[RECORDS SUPPLIED Boundary: Start]

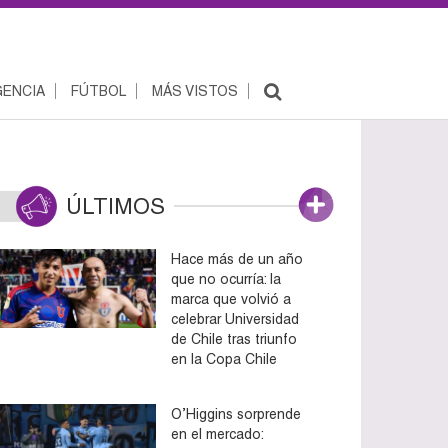
ENCIA
FÚTBOL
MÁS VISTOS
ÚLTIMOS
Hace más de un año
que no ocurría: la
marca que volvió a
celebrar Universidad
de Chile tras triunfo
en la Copa Chile
O’Higgins sorprende
en el mercado:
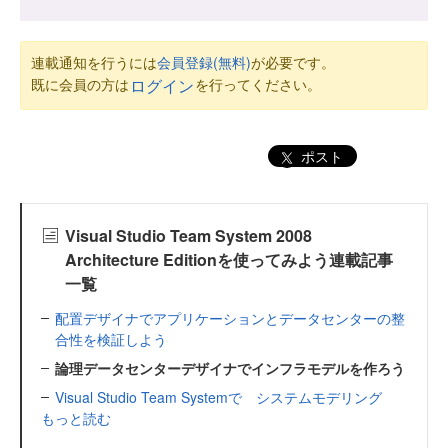
連載通知を行うには
会員登録(無料)
が必要です。
既に会員の方は
を行ってください。
ログイン
ポスト
Visual Studio Team System 2008
Architecture Editionを使ってみよう連載記事
一覧
配置デザイナでアプリケーションとデータセンターの整
合性を検証しよう
論理データセンターデザイナでインフラモデルを作ろう
Visual Studio Team Systemで システムモデリング
もっと読む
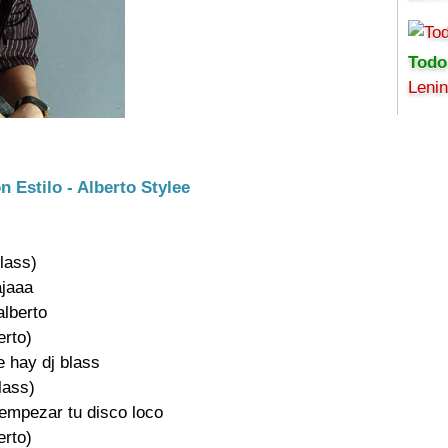
Todo
Leni
 Estilo - Alberto Stylee
lass)

ajaaa

lberto

erto)

 hay dj blass

lass)

mpezar tu disco loco

erto)
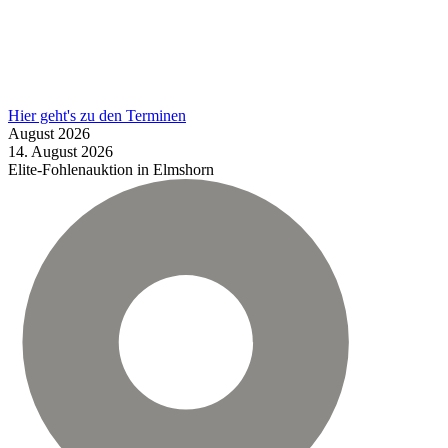
Hier geht's zu den Terminen
August
2026
14.
August
2026
Elite-Fohlenauktion in Elmshorn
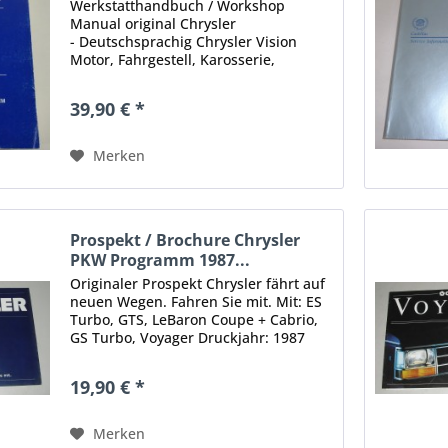
Werkstatthandbuch / Workshop
Manual original Chrysler
- Deutschsprachig Chrysler Vision
Motor, Fahrgestell, Karosserie,
Elektrik, Kraftstoffsystem,
Abgasreinigung Inhalt: Service und
39,90 € *
Inspektion, Reparaturen an Motor,
Fahrwerk,...
Merken
Prospekt / Brochure Chrysler
PKW Programm 1987...
Originaler Prospekt Chrysler fährt auf
neuen Wegen. Fahren Sie mit. Mit: ES
Turbo, GTS, LeBaron Coupe + Cabrio,
GS Turbo, Voyager Druckjahr: 1987
Umfang: 41 Seiten Sprache: Deutsch
Zustand: gut, mit leichten Lagerspuren
19,90 € *
Original - Keine...
Merken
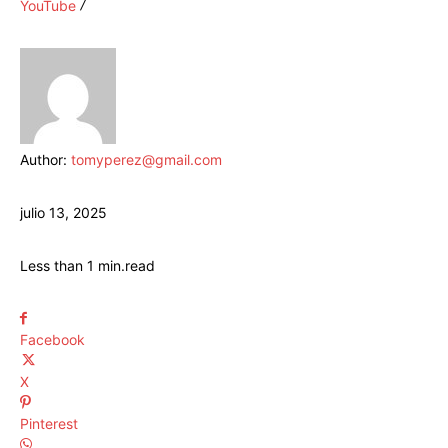
YouTube
Author:
tomyperez@gmail.com
julio 13, 2025
Less than 1
min.
read
Facebook
X
Pinterest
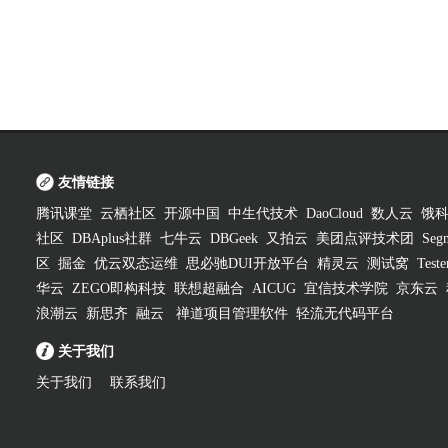
友情链接
腾讯课堂
云栖社区
开源中国
中生代技术
DaoCloud
数人云
饿
社区
DBAplus社群
七牛云
DBGeek
又拍云
美团点评技术团
Segm
区
掘金
优云双态运维
思必驰DUI开放平台
精灵云
测试窝
Test
华云
ZEGO即构科技
联想超融合
AICUG
宜信技术学院
京东云
浪潮云
新思齐
融云
禅道项目管理软件
轻流无代码平台
关于我们
关于我们
联系我们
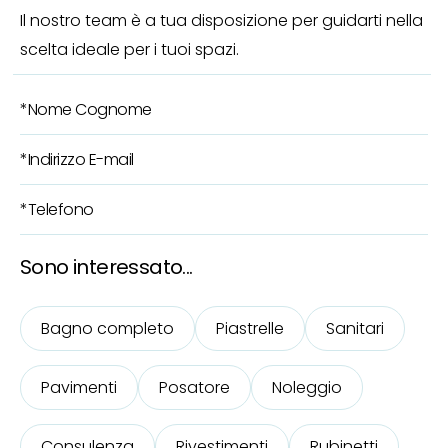
Il nostro team è a tua disposizione per guidarti nella
scelta ideale per i tuoi spazi.
Sono interessato...
Bagno completo
Piastrelle
Sanitari
Pavimenti
Posatore
Noleggio
Consulenza
Rivestimenti
Rubinetti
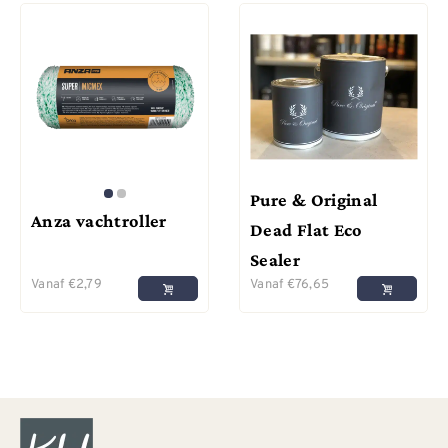
Pure & Original
Anza vachtroller
Dead Flat Eco
Sealer
Vanaf
€
2,79
Vanaf
€
76,65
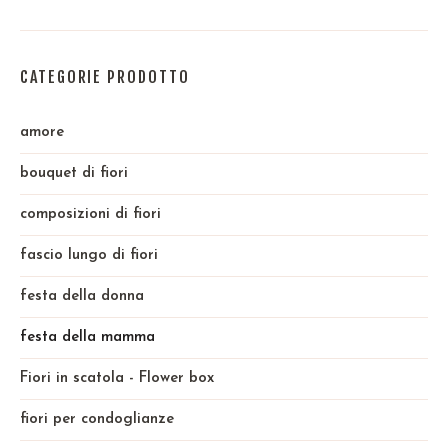
CATEGORIE PRODOTTO
amore
bouquet di fiori
composizioni di fiori
fascio lungo di fiori
festa della donna
festa della mamma
Fiori in scatola - Flower box
fiori per condoglianze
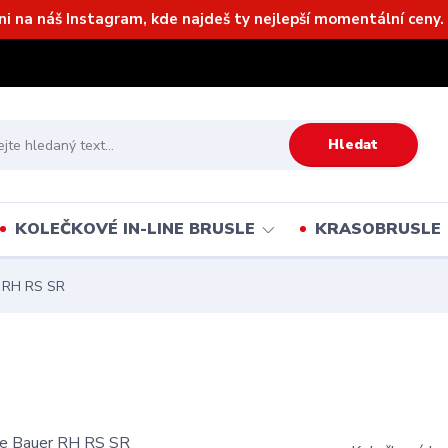
ni na náš Instagram, kde najdeš ty nejlepší momentální ceny. 
Hledat
KOLEČKOVÉ IN-LINE BRUSLE
KRASOBRUSLE
r RH RS SR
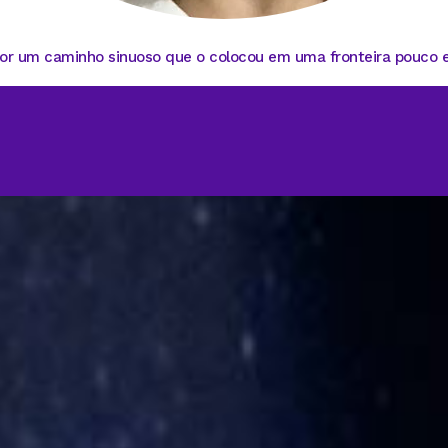
r um caminho sinuoso que o colocou em uma fronteira pouco exp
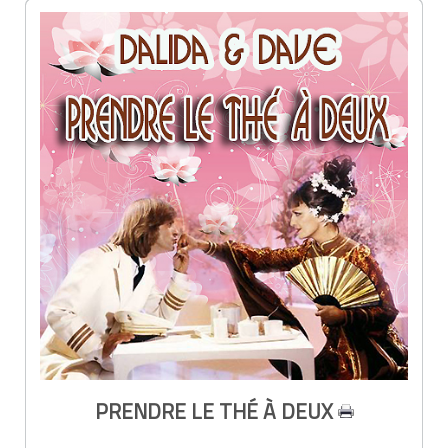
PRENDRE LE THÉ À DEUX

[RECORDS SUPPLIED Boundary: End]

» EXERCISE DESCRIPTION
Write out the material from the line that contains "Il nostro team" through the line that contains "fiori per condoglianze", omitting the picture markers.

» SOLUTION
Il nostro team è a tua disposizione per guidarti nella
scelta ideale per i tuoi spazi.
Sono interessato...
Bagno completo
Piastrelle
Sanitari
Pavimenti
Posatore
Noleggio
Consulenza
Rivestimenti
Rubinetti
Pure & Original
Anza vachtroller
Dead Flat Eco
Sealer
Vanaf
€
2,79
Vanaf
€
76,65
CATEGORIE PRODOTTO
amore
bouquet di fiori
composizioni di fiori
fascio lungo di fiori
festa della donna
festa della mamma
Fiori in scatola - Flower box
fiori per condoglianze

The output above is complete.